Six years ago, only 13 percent of employees at Ratner Cos., an operator of 1,000 salons under such names as Hair Cuttery and Salon Cielo, took advantage of the company's medical plan. Today, 78 percent have coverage, under a limited benefit plan from Century Healthcare.
Driving that nearly eightfold increase was a switch to a so-called mini-med policy, or limited medical-benefits plan. Think of mini-meds as the flip side of catastrophic coverage: instead of forcing employees to pay out-of-pocket for smaller expenses while guarding them against huge outlays in the event of serious illness or accident, mini-meds instead pick up the tab for low-cost, routine forms of health care such as doctors' visits, immunizations, X-rays, and emergency-room charges, but impose strict annual caps on payouts.
One rationale for this kind of coverage: many analyses show that most participants in health-care plans use less than $2,000 annually in health-care benefits. But the growing popularity of mini-meds is primarily driven by the desire to keep health-insurance premiums low while extending some form of coverage to hourly or part-time workers, who often go unprotected. Monthly premiums for single coverage range from about $50 to $200 per month, says Derek Peterman, CEO and founder of Century Healthcare, an administrator of limited-benefit plans. As one sign of the growing popularity of such plans, insurance giants Aetna and Cigna have recently entered the market.

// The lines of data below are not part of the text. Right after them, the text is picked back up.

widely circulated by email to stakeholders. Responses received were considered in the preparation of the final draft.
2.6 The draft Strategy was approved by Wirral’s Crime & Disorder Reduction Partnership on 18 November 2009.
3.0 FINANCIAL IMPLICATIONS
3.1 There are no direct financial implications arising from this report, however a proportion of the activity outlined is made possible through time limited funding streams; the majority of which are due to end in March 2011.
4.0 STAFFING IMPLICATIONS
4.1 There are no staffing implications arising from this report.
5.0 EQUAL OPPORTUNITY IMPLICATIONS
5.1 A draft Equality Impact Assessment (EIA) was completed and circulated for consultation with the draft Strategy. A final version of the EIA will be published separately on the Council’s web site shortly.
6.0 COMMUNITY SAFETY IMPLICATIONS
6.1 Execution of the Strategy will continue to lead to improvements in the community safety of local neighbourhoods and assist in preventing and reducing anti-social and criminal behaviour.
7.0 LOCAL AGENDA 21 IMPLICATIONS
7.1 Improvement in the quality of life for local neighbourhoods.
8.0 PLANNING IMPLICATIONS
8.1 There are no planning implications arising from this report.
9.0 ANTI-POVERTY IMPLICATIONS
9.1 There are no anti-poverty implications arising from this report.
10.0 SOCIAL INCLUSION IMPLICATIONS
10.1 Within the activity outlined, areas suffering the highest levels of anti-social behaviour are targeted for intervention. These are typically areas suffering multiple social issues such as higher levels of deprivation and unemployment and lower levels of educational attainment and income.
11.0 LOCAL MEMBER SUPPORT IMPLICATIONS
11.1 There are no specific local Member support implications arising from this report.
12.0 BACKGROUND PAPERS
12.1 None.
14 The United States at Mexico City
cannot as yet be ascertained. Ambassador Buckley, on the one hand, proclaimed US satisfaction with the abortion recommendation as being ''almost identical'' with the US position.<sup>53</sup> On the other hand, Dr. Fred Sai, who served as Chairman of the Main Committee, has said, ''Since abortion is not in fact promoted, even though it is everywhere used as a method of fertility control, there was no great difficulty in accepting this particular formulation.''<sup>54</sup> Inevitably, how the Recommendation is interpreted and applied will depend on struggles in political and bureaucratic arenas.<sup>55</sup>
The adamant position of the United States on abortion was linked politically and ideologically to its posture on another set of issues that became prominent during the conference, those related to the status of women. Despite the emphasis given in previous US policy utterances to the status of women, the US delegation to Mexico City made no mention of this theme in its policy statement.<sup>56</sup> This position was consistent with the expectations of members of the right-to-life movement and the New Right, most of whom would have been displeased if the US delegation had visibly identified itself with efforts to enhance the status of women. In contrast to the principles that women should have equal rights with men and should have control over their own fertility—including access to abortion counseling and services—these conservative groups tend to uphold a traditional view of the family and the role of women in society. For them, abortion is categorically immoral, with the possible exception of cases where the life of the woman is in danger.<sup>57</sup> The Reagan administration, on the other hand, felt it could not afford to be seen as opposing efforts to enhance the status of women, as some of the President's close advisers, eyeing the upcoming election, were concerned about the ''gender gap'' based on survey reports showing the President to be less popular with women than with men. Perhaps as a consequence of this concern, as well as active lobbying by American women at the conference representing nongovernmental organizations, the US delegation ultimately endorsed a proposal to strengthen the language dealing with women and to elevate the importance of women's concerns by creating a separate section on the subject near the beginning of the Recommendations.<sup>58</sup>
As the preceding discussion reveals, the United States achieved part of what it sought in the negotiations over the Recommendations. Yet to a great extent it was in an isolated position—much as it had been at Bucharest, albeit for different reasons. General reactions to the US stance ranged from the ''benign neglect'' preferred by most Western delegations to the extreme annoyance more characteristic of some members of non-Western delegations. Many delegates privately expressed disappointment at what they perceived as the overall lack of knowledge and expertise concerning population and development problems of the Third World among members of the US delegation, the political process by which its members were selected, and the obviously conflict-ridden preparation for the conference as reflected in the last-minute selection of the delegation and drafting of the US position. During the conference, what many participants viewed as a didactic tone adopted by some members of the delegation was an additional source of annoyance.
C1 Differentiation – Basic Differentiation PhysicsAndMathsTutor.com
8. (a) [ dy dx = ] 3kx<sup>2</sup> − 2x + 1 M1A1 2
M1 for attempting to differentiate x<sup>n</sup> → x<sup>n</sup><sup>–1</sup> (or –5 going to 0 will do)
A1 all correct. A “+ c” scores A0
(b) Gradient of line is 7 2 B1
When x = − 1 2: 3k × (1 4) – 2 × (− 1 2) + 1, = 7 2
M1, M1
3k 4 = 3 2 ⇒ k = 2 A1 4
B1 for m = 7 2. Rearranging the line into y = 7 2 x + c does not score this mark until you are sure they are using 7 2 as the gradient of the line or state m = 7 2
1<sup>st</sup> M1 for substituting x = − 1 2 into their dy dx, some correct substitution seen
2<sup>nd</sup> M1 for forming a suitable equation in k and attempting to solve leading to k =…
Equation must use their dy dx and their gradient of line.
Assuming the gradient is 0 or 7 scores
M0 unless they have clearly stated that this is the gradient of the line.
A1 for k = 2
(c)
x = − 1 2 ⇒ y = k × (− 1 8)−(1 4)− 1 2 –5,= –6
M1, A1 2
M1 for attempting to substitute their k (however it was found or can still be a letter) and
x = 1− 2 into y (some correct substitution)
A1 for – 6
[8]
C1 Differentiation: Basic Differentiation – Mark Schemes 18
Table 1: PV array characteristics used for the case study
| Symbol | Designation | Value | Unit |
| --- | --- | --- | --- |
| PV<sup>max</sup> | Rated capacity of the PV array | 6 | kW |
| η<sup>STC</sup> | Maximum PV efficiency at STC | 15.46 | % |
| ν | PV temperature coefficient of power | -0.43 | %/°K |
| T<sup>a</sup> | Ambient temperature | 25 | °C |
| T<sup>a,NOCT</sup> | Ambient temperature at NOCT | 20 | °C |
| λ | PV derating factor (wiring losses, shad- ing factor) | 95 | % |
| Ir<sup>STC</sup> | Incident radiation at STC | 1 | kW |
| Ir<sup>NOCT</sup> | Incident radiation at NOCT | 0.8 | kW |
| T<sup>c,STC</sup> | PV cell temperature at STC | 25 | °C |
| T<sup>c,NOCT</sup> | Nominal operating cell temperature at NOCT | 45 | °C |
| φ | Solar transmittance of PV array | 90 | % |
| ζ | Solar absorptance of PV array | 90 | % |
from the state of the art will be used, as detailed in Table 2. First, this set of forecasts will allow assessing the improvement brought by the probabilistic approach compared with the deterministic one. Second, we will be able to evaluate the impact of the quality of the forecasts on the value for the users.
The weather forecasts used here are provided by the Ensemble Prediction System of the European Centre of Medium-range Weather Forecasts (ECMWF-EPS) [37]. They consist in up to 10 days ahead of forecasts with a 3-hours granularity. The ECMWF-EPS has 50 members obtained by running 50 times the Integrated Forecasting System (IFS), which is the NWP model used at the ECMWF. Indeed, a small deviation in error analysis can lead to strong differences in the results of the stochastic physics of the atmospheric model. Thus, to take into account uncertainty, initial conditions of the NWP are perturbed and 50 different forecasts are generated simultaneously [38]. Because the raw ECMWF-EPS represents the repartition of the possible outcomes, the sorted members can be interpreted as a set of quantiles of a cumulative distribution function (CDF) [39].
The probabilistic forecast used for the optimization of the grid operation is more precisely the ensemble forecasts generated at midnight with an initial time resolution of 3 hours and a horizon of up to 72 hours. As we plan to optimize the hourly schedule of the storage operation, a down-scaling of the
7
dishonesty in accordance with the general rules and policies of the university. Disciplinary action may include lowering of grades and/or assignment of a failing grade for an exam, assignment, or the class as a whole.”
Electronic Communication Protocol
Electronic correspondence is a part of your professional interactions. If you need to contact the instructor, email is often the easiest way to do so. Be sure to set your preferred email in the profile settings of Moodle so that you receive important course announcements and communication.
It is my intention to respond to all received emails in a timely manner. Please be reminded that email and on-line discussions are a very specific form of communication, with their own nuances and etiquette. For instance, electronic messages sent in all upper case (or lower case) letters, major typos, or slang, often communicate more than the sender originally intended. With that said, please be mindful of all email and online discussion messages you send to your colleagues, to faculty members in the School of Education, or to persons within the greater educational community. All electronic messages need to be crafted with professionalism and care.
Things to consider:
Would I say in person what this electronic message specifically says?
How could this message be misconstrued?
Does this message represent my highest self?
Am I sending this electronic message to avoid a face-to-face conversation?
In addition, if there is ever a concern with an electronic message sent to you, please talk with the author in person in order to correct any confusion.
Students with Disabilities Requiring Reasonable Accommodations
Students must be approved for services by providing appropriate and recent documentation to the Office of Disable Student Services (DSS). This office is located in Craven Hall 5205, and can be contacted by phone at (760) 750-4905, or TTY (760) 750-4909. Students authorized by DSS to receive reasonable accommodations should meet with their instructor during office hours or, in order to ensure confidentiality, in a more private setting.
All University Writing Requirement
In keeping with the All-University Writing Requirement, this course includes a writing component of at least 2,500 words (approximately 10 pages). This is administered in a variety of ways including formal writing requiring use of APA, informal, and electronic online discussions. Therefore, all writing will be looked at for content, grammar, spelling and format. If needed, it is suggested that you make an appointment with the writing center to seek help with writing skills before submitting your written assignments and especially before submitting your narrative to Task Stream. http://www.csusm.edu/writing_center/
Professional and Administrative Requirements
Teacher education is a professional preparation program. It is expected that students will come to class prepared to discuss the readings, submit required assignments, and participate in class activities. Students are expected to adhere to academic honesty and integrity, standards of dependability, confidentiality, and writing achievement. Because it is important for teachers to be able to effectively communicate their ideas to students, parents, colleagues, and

Employers considering a limited-benefit plan should check that it complies with the Health Insurance Portability and Accountability Act (HIPAA), covers state-mandated benefits, and offers discounts of 30 to 60 percent off the prices charged by network providers, say Rich Williams, vice president of operations with SRC, an Aetna company and provider of employeebenefits programs. Explaining to employees just what services are and aren't covered is crucial; many may be new to health coverage and not realize that benefits are limited. Employee participation rises dramatically when the employer picks up at least half the cost of premiums, says Williams.